D.A.F. de Sade (1740-1814) Français, encore un effort… (suite)

Quand ton corps, uniquement las de voluptés, repose languissamment sur des lits de duvet, vois le leur, affaissé des travaux qui te font vivre, recueillir à peine un peu de paille pour se préserver de la fraîcheur de la terre, dont ils n’ont, comme les bêtes, que la froide superficie pour s’étendre ; jette un regard sur eux, lorsque, entouré de mets succulents dont vingt élèves de Comus réveillent chaque jour ta sensualité, ces malheureux disputent aux loups, dans les bois, la racine amère d’un sol desséché ; quand les jeux, les grâces et les ris conduisent à ta couche impure les plus touchants objets du temple de Cythère, vois ce misérable étendu près de sa triste épouse et, satisfait des plaisirs qu’il cueille au sein des larmes, ne pas même en soupçonner d’autres ; regarde-le, quand tu ne te refuses rien, quand tu nages au milieu du superflu ; regarde-le, te dis-je, manquer même opiniâtrement des premiers besoins de la vie ; jette les yeux sur sa famille désolée- vois son épouse tremblante se partager avec tendresse entre les soins qu’elle doit à son mari, languissant auprès d’elle, et à ceux que la nature commande pour les rejetons de son amour, privée de la possibilité de remplir aucun de ces devoirs si sacrés pour son âme sensible ; entends-la sans frémir, si tu peux, réclamer près de toi ce superflu que ta cruauté lui refuse !

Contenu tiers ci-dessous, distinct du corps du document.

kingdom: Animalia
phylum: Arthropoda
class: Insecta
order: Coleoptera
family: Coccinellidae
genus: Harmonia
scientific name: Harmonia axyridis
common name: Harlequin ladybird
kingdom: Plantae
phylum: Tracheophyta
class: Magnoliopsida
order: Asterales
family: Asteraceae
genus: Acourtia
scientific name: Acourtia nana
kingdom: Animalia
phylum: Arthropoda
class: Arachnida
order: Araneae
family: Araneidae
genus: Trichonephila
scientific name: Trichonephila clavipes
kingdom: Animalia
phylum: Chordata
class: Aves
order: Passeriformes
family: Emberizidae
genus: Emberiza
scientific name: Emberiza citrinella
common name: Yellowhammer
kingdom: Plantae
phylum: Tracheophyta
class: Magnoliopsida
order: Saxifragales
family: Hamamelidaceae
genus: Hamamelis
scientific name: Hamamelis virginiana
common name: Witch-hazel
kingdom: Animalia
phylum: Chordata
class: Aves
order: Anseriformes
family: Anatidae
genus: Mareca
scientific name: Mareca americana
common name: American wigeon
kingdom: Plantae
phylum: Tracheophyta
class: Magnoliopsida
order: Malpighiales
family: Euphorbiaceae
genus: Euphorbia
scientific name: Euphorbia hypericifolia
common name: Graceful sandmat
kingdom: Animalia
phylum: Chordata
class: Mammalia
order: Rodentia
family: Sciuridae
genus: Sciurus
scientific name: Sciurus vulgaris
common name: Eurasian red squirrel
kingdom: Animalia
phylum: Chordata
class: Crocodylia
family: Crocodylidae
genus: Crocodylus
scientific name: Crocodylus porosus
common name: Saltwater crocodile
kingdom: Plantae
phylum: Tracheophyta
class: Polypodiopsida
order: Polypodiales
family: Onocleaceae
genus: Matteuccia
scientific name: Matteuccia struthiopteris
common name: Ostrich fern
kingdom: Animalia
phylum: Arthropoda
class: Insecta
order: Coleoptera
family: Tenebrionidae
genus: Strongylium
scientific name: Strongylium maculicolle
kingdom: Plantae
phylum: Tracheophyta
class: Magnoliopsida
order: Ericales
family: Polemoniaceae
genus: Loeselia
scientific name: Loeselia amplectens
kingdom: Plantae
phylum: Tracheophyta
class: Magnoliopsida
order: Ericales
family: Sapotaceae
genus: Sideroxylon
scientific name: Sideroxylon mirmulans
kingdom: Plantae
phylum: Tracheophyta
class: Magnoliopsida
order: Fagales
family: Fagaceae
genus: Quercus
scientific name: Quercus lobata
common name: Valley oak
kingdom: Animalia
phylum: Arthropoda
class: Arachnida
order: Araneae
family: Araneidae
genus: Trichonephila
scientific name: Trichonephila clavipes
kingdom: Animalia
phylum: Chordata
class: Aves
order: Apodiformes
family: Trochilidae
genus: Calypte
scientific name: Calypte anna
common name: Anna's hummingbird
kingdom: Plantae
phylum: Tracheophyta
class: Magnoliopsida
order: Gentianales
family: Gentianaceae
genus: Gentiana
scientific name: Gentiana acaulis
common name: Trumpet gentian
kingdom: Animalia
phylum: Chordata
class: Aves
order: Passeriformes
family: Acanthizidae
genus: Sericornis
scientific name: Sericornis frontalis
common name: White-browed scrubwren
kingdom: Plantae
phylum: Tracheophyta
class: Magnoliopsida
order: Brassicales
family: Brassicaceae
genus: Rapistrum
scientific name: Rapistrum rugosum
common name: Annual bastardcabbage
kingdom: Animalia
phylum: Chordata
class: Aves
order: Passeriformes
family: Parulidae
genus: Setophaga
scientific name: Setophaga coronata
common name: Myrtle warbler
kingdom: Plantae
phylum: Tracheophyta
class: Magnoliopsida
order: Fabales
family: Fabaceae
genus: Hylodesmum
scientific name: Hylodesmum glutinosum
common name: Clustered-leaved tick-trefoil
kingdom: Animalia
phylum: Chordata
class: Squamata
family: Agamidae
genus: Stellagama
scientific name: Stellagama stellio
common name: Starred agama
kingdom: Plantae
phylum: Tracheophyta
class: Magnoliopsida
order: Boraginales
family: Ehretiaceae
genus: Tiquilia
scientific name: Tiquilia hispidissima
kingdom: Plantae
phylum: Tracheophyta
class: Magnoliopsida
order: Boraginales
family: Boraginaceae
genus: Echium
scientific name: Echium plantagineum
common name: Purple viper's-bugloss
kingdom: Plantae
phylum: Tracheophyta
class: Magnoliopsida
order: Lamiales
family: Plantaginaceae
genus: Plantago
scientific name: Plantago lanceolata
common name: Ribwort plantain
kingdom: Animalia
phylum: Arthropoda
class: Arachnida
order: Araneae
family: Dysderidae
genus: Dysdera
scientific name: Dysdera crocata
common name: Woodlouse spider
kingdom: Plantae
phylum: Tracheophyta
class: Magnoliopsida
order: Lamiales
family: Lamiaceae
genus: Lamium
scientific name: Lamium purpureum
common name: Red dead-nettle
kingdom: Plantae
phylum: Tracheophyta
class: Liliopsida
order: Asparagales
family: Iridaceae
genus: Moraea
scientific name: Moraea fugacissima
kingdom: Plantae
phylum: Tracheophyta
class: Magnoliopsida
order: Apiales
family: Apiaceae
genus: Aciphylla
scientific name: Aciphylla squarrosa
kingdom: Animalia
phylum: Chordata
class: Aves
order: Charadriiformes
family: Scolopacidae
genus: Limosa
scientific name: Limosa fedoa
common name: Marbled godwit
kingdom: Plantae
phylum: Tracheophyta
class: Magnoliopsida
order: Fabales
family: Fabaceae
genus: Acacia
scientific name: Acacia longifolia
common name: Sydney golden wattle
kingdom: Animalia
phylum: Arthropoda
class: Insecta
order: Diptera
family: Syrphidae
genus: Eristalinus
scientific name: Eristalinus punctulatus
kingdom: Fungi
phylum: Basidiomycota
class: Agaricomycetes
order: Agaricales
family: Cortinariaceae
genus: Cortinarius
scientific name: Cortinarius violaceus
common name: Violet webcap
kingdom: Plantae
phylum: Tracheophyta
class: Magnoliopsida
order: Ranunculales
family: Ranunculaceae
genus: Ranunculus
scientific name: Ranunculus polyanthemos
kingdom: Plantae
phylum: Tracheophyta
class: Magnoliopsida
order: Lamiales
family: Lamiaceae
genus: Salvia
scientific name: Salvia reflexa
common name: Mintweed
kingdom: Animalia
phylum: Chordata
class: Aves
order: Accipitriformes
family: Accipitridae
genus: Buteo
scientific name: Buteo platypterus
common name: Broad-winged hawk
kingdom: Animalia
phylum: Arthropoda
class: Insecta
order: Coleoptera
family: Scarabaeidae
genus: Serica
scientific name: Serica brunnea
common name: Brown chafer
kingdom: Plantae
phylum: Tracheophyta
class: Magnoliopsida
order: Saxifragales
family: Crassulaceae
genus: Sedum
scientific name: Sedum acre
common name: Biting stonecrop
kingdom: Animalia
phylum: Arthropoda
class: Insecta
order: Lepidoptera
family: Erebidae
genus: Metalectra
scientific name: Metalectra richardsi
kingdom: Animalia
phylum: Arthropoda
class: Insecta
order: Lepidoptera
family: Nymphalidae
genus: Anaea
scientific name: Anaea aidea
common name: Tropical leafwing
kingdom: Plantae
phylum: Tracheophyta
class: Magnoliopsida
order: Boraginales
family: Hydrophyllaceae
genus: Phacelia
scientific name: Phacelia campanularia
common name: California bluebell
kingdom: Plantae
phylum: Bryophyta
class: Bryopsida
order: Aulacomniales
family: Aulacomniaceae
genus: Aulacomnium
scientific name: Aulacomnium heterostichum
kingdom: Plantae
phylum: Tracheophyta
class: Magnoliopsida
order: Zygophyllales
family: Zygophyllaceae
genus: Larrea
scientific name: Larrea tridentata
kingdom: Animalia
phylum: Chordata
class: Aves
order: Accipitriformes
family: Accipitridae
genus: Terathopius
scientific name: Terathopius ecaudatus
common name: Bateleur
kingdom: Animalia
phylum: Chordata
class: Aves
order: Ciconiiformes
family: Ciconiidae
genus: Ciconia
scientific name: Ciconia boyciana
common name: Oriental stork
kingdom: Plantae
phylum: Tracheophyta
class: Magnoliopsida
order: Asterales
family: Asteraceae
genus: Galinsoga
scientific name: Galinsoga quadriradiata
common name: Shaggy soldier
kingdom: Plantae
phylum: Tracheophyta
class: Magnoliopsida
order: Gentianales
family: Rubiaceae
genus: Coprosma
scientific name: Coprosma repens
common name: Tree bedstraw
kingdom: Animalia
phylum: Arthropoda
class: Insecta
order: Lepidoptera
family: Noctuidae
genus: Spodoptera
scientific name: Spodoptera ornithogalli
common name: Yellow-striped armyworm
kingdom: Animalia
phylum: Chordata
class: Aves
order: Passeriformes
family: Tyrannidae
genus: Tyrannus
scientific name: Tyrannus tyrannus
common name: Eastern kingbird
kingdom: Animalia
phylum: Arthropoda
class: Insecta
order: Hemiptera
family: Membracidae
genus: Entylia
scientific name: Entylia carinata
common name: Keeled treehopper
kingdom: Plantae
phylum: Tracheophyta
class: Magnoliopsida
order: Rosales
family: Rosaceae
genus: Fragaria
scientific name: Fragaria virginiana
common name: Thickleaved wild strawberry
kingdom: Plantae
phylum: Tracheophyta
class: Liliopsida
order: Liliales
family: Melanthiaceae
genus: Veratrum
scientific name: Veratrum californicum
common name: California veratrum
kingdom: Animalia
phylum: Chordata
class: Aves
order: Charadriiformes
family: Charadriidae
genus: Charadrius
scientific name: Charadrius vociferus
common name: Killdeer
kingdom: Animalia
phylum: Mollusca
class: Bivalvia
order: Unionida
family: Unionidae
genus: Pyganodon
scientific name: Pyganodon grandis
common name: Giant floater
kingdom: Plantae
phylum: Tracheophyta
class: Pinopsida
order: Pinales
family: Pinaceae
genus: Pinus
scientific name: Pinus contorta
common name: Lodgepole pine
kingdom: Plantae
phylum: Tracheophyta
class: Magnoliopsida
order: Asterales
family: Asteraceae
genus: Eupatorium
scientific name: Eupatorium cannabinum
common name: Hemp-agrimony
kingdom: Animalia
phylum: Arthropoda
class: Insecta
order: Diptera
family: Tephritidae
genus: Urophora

 Barbare, ne sont-ce donc pas des hommes comme toi ? Et s’ils te ressemblent, pourquoi dois-tu jouir quand ils languissent ? Eugénie, Eugénie, n’éteignez jamais dans votre âme la voix sacrée de la nature : c’est à la bienfaisance qu’elle vous conduira malgré vous, quand vous séparerez son organe du feu des passions qui l’absorbe. Laissons là les principes religieux, j’y consens ; mais n’abandonnons pas les vertus que la sensibilité nous inspire ; ce ne sera jamais qu’en les pratiquant que nous goûterons les jouissances de l’âme les plus douces et les plus délicieuses. Tous les égarements de votre esprit seront rachetés par une bonne œuvre ; elle éteindra dans vous les remords que votre inconduite y fera naître, et, formant dans le fond de votre conscience un asile sacré où vous vous replierez quelquefois sur vous-même, vous y trouverez la consolation des écarts où vos erreurs vous auront entraînée. Ma sœur, je suis jeune, je suis libertin, impie, je suis capable de toutes les débauches de l’esprit, mais mon cœur me reste, il est pur, et c’est avec lui, mes amis, que je me console de tous les travers de mon âge.